This is the section that determines whether AI integration actually works in a team, and it has almost nothing to do with technology.
The most common mistake I see when someone who has built a strong personal AI practice tries to bring their team along is mandating adoption. They have experienced the value, they know it works, and they want everyone to use it immediately. The intention is right. The approach rarely succeeds.
People adopt new tools when they experience the value for themselves, not when they are told about the value someone else has experienced. And the resistance you will encounter, if you encounter any, is usually not about the tool. It is about the disruption to how someone currently works, the fear of being monitored or evaluated differently, or the concern that AI use implies their current work is not good enough.
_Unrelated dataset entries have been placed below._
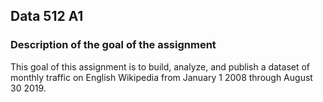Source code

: ## Data 512 A1
### Description of the goal of the assignment
This goal of this assignment is to build, analyze, and publish a dataset of monthly traffic on English Wikipedia from January 1 2008 through August 30 2019.
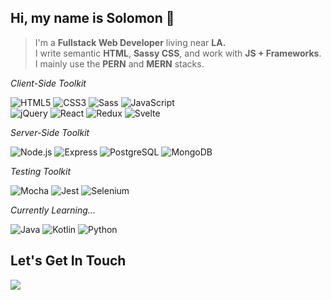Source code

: ## Hi, my name is Solomon :wave:

> I'm a **Fullstack Web Developer** living near **LA.** <br>
> I write semantic **HTML**, **Sassy CSS**, and work with **JS + Frameworks**.<br>
> I mainly use the **PERN** and **MERN** stacks.<br>

*Client-Side Toolkit*

![HTML5](https://img.shields.io/badge/html5%20-%23E34F26.svg?&style=for-the-badge&logo=html5&logoColor=white)
![CSS3](https://img.shields.io/badge/css3%20-%231572B6.svg?&style=for-the-badge&logo=css3&logoColor=white)
![Sass](https://img.shields.io/badge/-Sass-000000?style=for-the-badge&logo=sass)
![JavaScript](https://img.shields.io/badge/-JavaScript-000000?style=for-the-badge&logo=javascript)<br>
![jQuery](https://img.shields.io/badge/jquery%20-%230769AD.svg?&style=for-the-badge&logo=jquery&logoColor=white)
![React](https://img.shields.io/badge/-React-000000?style=for-the-badge&logo=react)
![Redux](https://img.shields.io/badge/redux%20-%23593d88.svg?&style=for-the-badge&logo=redux&logoColor=white)
![Svelte](https://img.shields.io/badge/-Svelte-000000?style=for-the-badge&logo=svelte)

*Server-Side Toolkit*

![Node.js](https://img.shields.io/badge/node.js%20-%2343853D.svg?&style=for-the-badge&logo=node.js&logoColor=white)
![Express](https://img.shields.io/badge/express.js%20-%23404d59.svg?&style=for-the-badge)
![PostgreSQL](https://img.shields.io/badge/postgres-%23316192.svg?&style=for-the-badge&logo=postgresql&logoColor=white)
![MongoDB](	https://img.shields.io/badge/MongoDB-%234ea94b.svg?&style=for-the-badge&logo=mongodb&logoColor=white)

*Testing Toolkit*

![Mocha](https://img.shields.io/badge/-Mocha-000000?style=for-the-badge&logo=mocha)
![Jest](https://img.shields.io/badge/-Jest-000000?style=for-the-badge&logo=jest)
![Selenium](https://img.shields.io/badge/-Selenium-000000?style=for-the-badge&logo=selenium)

*Currently Learning...*

![Java](https://img.shields.io/badge/java-%23ED8B00.svg?&style=for-the-badge&logo=java&logoColor=black)
![Kotlin](https://img.shields.io/badge/kotlin-%230095D5.svg?&style=for-the-badge&logo=kotlin&logoColor=white)
![Python](https://img.shields.io/badge/python-%233776AB.svg?&style=for-the-badge&logo=python&logoColor=white)



## Let's Get In Touch

<a href="https://www.linkedin.com/in/solomon-zelenko/" target="_blank" rel="noopener noreferrer">
<img src="https://img.shields.io/badge/linkedin-%230077B5.svg?&style=for-the-badge&logo=linkedin&logoColor=white"/>
</a>
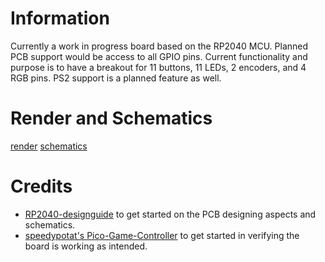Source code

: # Information
Currently a work in progress board based on the RP2040 MCU. Planned PCB support would be access to all GPIO pins. Current functionality and purpose is to have a breakout for 11 buttons, 11 LEDs, 2 encoders, and 4 RGB pins. PS2 support is a planned feature as well.

# Render and Schematics
[render](images/render.png)
[schematics](images/schematics.jpg)

# Credits
- [RP2040-designguide](https://github.com/Sleepdealr/RP2040-designguide/tree/main) to get started on the PCB designing aspects and schematics.
- [speedypotat's Pico-Game-Controller](https://github.com/speedypotato/Pico-Game-Controller) to get started in verifying the board is working as intended.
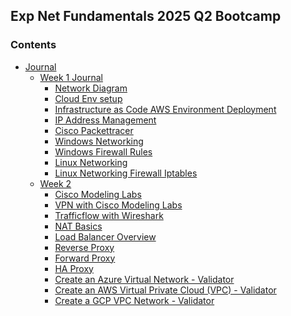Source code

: ## Exp Net Fundamentals 2025 Q2 Bootcamp 

### Contents 

* [Journal](./journal/README.md)
    * [Week 1 Journal](./journal/week1/README.md)
        * [Network Diagram](./journal/week1/diagramming/README.md)
        * [Cloud Env setup](./journal/week1/cloud-env-setup/README.md)
        * [Infrastructure as Code AWS Environment Deployment](./journal/week1/iac-cloud-setup/README.md)
        * [IP Address Management](./journal/week1/ipaddressmanagement/README.md)
        * [Cisco Packettracer](./projects/packettracer/journal.md)
        * [Windows Networking](./projects/windows-networking/journal.md)
        * [Windows Firewall Rules](./projects/windows-firewall-rules/journal.md)
        * [Linux Networking](./projects/linux-networking/journal.md)
        * [Linux Networking Firewall Iptables](./projects/linux-networking-firewall/README.md)
    * [Week 2](./journal/week2/README.md)
        * [Cisco Modeling Labs](./projects/cisco-modeling-labs/journal.md)
        * [VPN with Cisco Modeling Labs]()
        * [Trafficflow with Wireshark]()
        * [NAT Basics]()
        * [Load Balancer Overview]()
        * [Reverse Proxy](./projects/reverse-proxy-squid/journal.md)
        * [Forward Proxy](./projects/forward-proxy/journal.md)
        * [HA Proxy]()
        * [Create an Azure Virtual Network - Validator]()
        * [Create an AWS Virtual Private Cloud (VPC) - Validator]()
        * [Create a GCP VPC Network - Validator]()

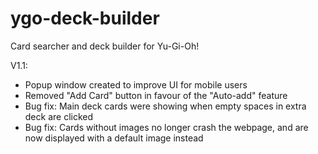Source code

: # ygo-deck-builder
Card searcher and deck builder for Yu-Gi-Oh!

V1.1:
- Popup window created to improve UI for mobile users
- Removed "Add Card" button in favour of the "Auto-add" feature
- Bug fix: Main deck cards were showing when empty spaces in extra deck are clicked
- Bug fix: Cards without images no longer crash the webpage, and are now displayed with a default image instead

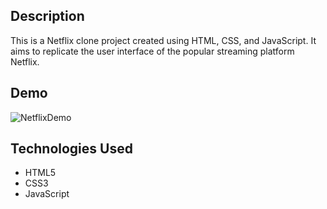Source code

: ## Description
This is a Netflix clone project created using HTML, CSS, and JavaScript. 
It aims to replicate the user interface of the popular streaming platform Netflix.

## Demo
![NetflixDemo](http://127.0.0.1:5500/#)

## Technologies Used
- HTML5
- CSS3
- JavaScript
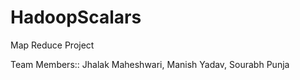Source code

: # HadoopScalars

Map Reduce Project 

Team Members:: Jhalak Maheshwari, Manish Yadav, Sourabh Punja
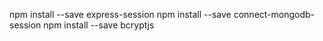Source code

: npm install --save express-session
npm install --save connect-mongodb-session
npm install --save bcryptjs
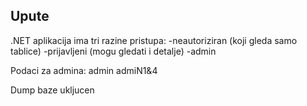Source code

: ## Upute

.NET aplikacija ima tri razine pristupa:
-neautoriziran (koji gleda samo tablice)
-prijavljeni (mogu gledati i detalje)
-admin

Podaci za admina: 
admin admiN1&4

Dump baze ukljucen
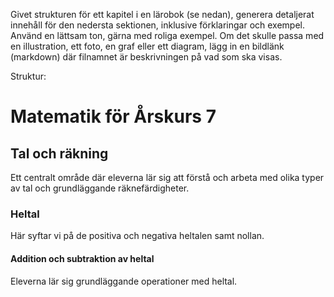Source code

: Givet strukturen för ett kapitel i en lärobok (se nedan), generera detaljerat innehåll för den nedersta sektionen, inklusive förklaringar och exempel.
Använd en lättsam ton, gärna med roliga exempel.
Om det skulle passa med en illustration, ett foto, en graf eller ett diagram, lägg in en bildlänk (markdown) där filnamnet är beskrivningen på vad som ska visas.

Struktur:
# Matematik för Årskurs 7
## Tal och räkning
Ett centralt område där eleverna lär sig att förstå och arbeta med olika typer av tal och grundläggande räknefärdigheter. 
### Heltal
Här syftar vi på de positiva och negativa heltalen samt nollan.
#### Addition och subtraktion av heltal
Eleverna lär sig grundläggande operationer med heltal.
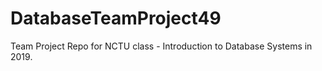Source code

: # DatabaseTeamProject49
Team Project Repo for NCTU class - Introduction to Database Systems in 2019.
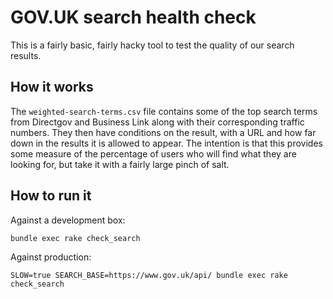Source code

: GOV.UK search health check
==========================

This is a fairly basic, fairly hacky tool to test the quality of our search
results.

How it works
------------

The `weighted-search-terms.csv` file contains some of the top search terms from
Directgov and Business Link along with their corresponding traffic numbers. They
then have conditions on the result, with a URL and how far down in the results
it is allowed to appear. The intention is that this provides some measure of
the percentage of users who will find what they are looking for, but take it
with a fairly large pinch of salt.

How to run it
-------------

Against a development box:

    bundle exec rake check_search

Against production:

    SLOW=true SEARCH_BASE=https://www.gov.uk/api/ bundle exec rake check_search

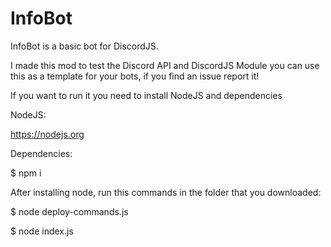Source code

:# InfoBot
InfoBot is a basic bot for DiscordJS.

I made this mod to test the Discord API and DiscordJS Module
you can use this as a template for your bots, if you find an issue report it!

If you want to run it you need to install NodeJS and dependencies

NodeJS:

https://nodejs.org

Dependencies:

$ npm i



After installing node, run this commands in the folder that you downloaded:


$ node deploy-commands.js

$ node index.js
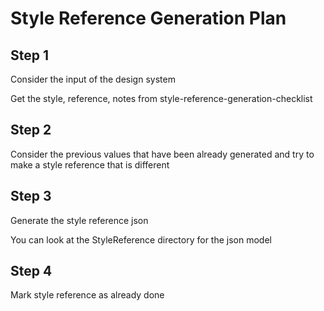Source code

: # Style Reference Generation Plan


## Step 1

Consider the input of the design system

Get the style, reference, notes from style-reference-generation-checklist

## Step 2 

Consider the previous values that have been already generated and try to make a style reference that is different 


## Step 3 

Generate the style reference json

You can look at the StyleReference directory for the json model

## Step 4

Mark style reference as already done 





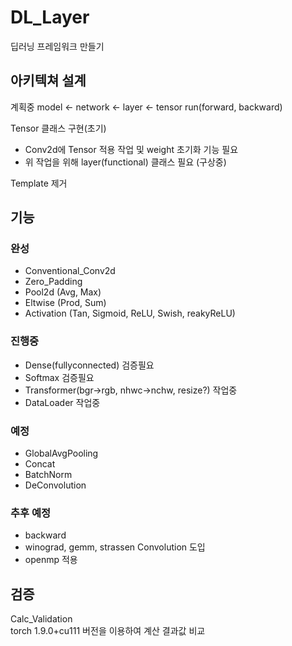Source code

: DL_Layer
=============
딥러닝 프레임워크 만들기

아키텍쳐 설계
------------
계획중
model <- network <- layer <- tensor
run(forward, backward)

Tensor 클래스 구현(초기)
- Conv2d에 Tensor 적용 작업 및 weight 초기화 기능 필요
- 위 작업을 위해 layer(functional) 클래스 필요 (구상중)

Template 제거 

기능
------------
### 완성
- Conventional_Conv2d
- Zero_Padding
- Pool2d (Avg, Max)
- Eltwise (Prod, Sum)
- Activation (Tan, Sigmoid, ReLU, Swish, reakyReLU)

### 진행중
- Dense(fullyconnected) 검증필요
- Softmax 검증필요
- Transformer(bgr->rgb, nhwc->nchw, resize?) 작업중
- DataLoader 작업중


### 예정
- GlobalAvgPooling
- Concat
- BatchNorm
- DeConvolution


### 추후 예정
- backward
- winograd, gemm, strassen Convolution 도입
- openmp 적용

검증
-------------
Calc_Validation   
torch 1.9.0+cu111 버전을 이용하여 계산 결과값 비교

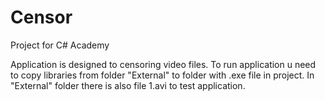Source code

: # Censor
Project for C# Academy

Application is designed to censoring video files. 
To run application u need to copy libraries from folder "External" to folder with .exe file in project.
In "External" folder there is also file 1.avi to test application.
Here is the approach that works.
Start with demonstration, not instruction. Show a colleague the output of a specific task you produced with AI, compared to the time and effort the same task took without it. Do not generalise about AI’s potential. Show one specific result from one specific piece of work. The concrete example is more persuasive than any amount of advocacy.
Make it optional before you make it expected. Give team members access to the shared prompt library and the team context document, and invite them to try one framework on one task. No reporting requirement. No monitoring. Just access and invitation. The people who try it and experience the value will continue. The people who are not ready will come to it in their own time or through seeing their colleagues’ results.
Support without surveillance. If a colleague tries AI and produces output that needs significant editing, that is a coaching moment, not an evaluation moment. The editing data tells you which frameworks need to be clearer, which instructions are missing, and where the training needs to be more specific. It does not tell you that the person is doing it wrong. Treat early output as calibration data, exactly as you treated your own early output when you started this course.
Address the replacement concern directly. Some team members will wonder whether AI adoption means their role is changing or shrinking. The answer from Module 1 applies to the team as it does to the individual: AI is a force multiplier for the things that make people valuable, not a replacement for the people themselves. Be direct about that. And be specific about what you are asking them to do differently: not their job, but the process by which they produce certain types of work within their job.
Give it time. A ninety-day adoption period, the same commitment you made to your own platform in Module 2, is a reasonable expectation for a team. Some people will adopt faster. Some will take the full period. The pace matters less than the direction.